Reputation: 2215
Is there a programmatic way (or some open-source repository), that given a language (say in 2-leters ISO format), return the letters of the alphabet of that language?
For example:
console.log(getAlphabet('en'));
outputs:
a b c d ...
and
console.log(getAlphabet('he'));
outputs:
א ב ג ד ...
Upvotes: 4
Views: 148
Reputation: 1480
Expanding on the other answer, which suggests to use Unicode CLDR data, while addressing some shortcomings:
Some languages have alphabets that include "letters" that are more than one JS character long, and where some letters are sets with several diacritics (for example Czech has {ch}
, as well as ií
and uúů
in exemplary characters), it would be more convenient to use "index" type exemplar characters, which include only characters used for indexing/searching (note that they are also capitalized). In most cases they split diacritics that are significantly different in the language's use to be considered a different letter. For cases where they don't (i.e. её
in Russian), it's best to use only the first variant. Some non-alphabetic languages like Chinese, have a very large set of exemplar characters, but are indexed using a way smaller set, which is likely the best one to use.

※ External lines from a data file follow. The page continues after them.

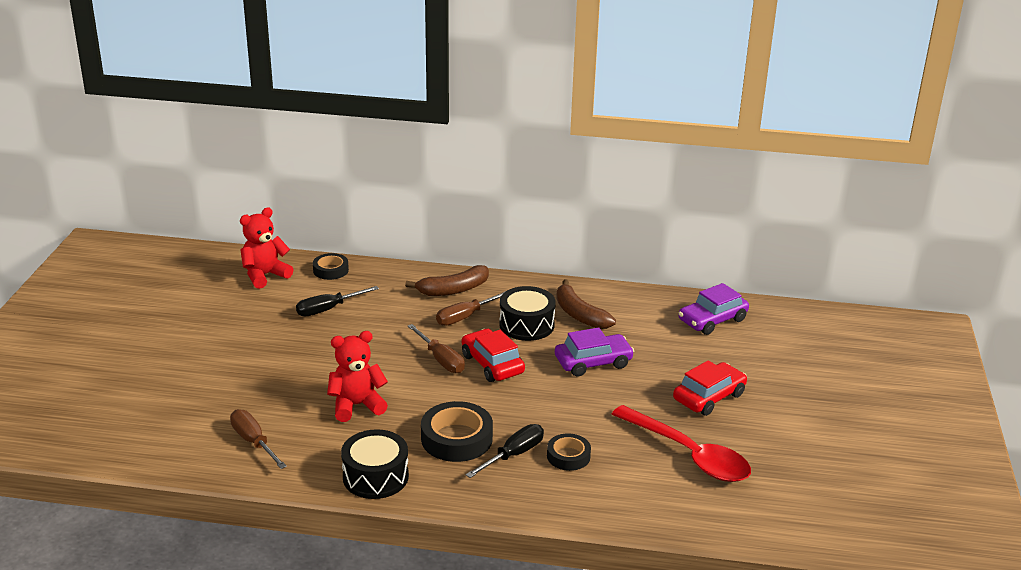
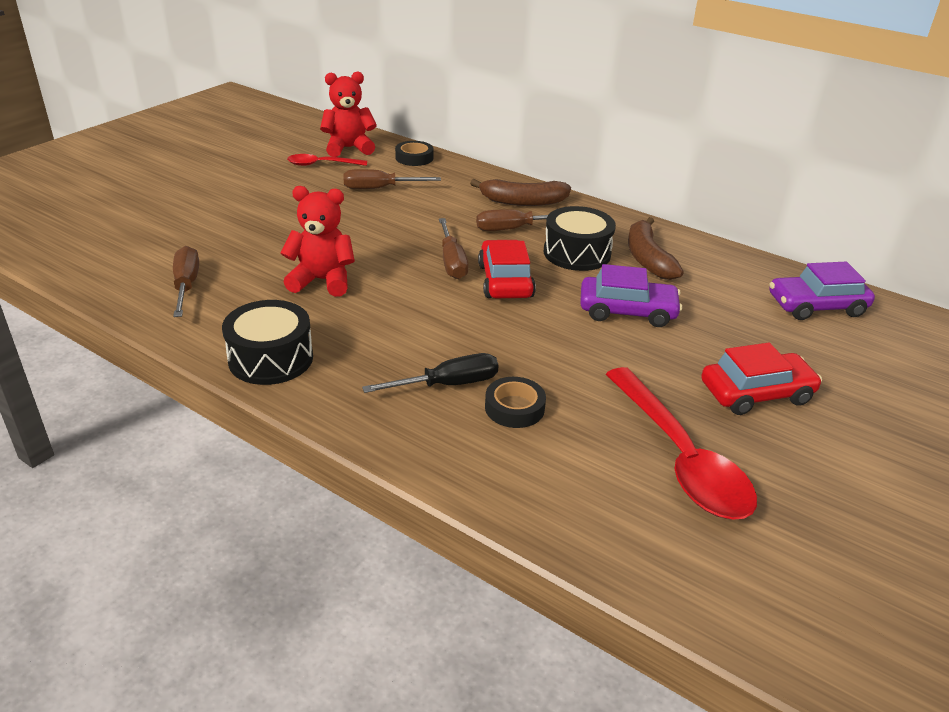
camera: 25 degrees right, 5 degrees up
(256, 299) = (322, 164): none -> red spoon
(328, 309) = (379, 188): black screwdriver -> brown screwdriver
(456, 438) = (397, 346): black tape -> none

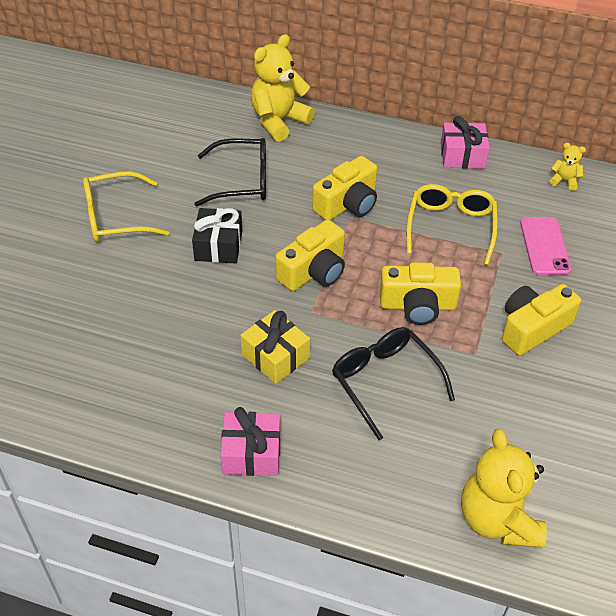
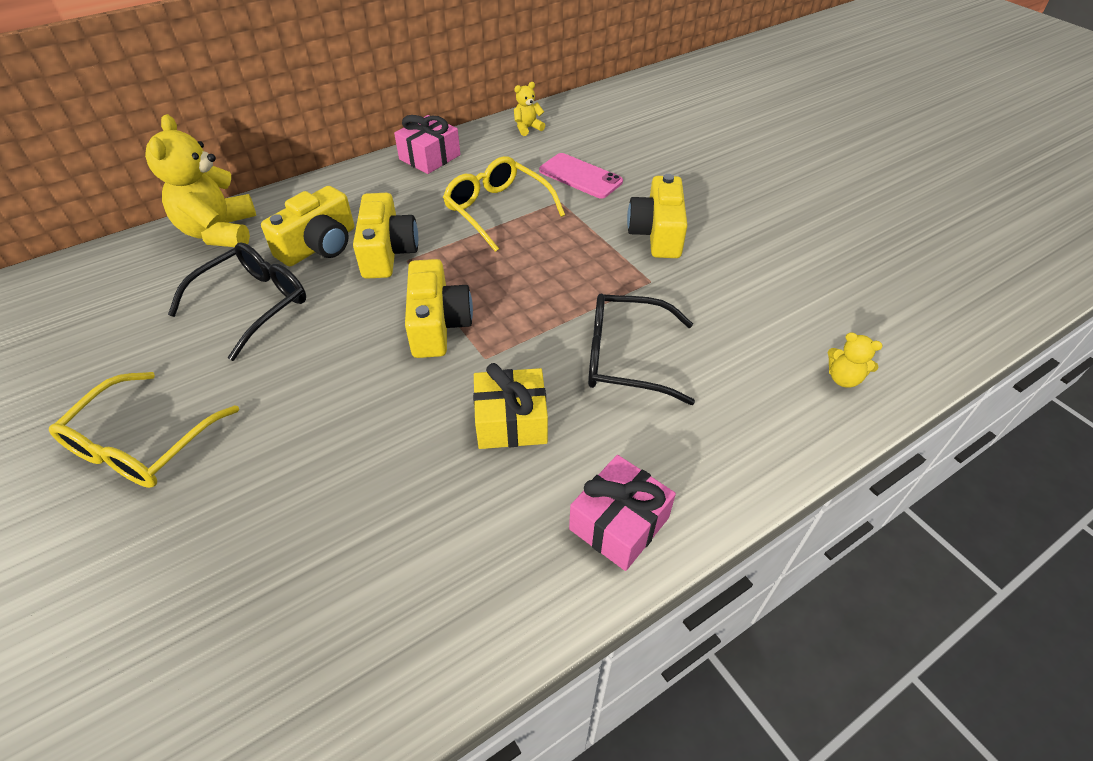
camera: 50 degrees left, 0 degrees up
(218, 246) = (311, 376): black gift -> none
(417, 305) = (560, 282): yellow camera -> yellow camera (319, 245)
(497, 519) = (843, 378): yellow teddy bear -> yellow teddy bear, size x0.46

With that all in mind, here is a function that gets them and parses them, using a IETF language tag as an input, using the JSON-type CLDR data for simplicity:
async function getCharacters(languageTag) {
const req = await fetch(`https://raw.githubusercontent.com/unicode-org/cldr-json/refs/heads/main/cldr-json/cldr-misc-full/main/${languageTag}/characters.json`);
if (!req.ok) {
return null;
}
try {
const data = await req.json();
// comes in the form of "[A B C {CH} IÍ]"
const indexCharactersString = data.main?.[languageTag]?.characters?.index;
if (!indexCharactersString) {
return null;
}
const alphabetArray = indexCharactersString
// removes []
.substring(1, indexCharactersString.length - 1)
// split by space, after we have either single-character letters, multi-character letters in {}, or diacritic sets like ЕЁ
.split(" ")
// for {}-encased letters, return everything inside {}, for non-{} letters, it's either a character or a diacritic set, so we just take the first character
.map(char => char.startsWith("{") ? char.substring(1, char.length - 1) : char.substring(0,1));
return alphabetArray;
}
catch(e) {
return null;
}
}
getCharacters("cs").then(arr => console.log(arr));
Any valid language tag that exists in the CLDR will return the alphabet, and non-existing ones will return null
.
Upvotes: 3
Reputation: 17487
I don't think that a language always has a well-defined alphabet associated with it. But in the Unicode CLDR standard, the //ldml/characters/exemplarCharacters
seem to contain a "representative section" of letters typically used in a given language. This comes in an open-source repository, see here for Hebrew, for example.
Using an XML parser library, you can write a function that loads the file based on the language code (in the example above, https://raw.githubusercontent.com/unicode-org/cldr/HEAD/common/main/he.xml for language code he
) and locates the //ldml/characters/exemplarCharacters
element in it.
Below is an example function in client-side Javascript. It uses a regular expression with Unicode flag to split the exemplarCharacters
into individual letters, even if they are represented by more than one Javascript character.
fetch("https://raw.githubusercontent.com/unicode-org/cldr/HEAD/common/main/he.xml")
.then(r => r.text())
.then(function(xml) {
var dom = new DOMParser().parseFromString(xml, "text/xml");
console.log(dom.evaluate("/ldml/characters/exemplarCharacters[1]", dom, undefined, XPathResult.STRING_TYPE).stringValue
.match(/[^ \[\]]/gu));
});
Alternatively, you could evaluate /ldml/characters/exemplarCharacters[@type='index']
.
Upvotes: 8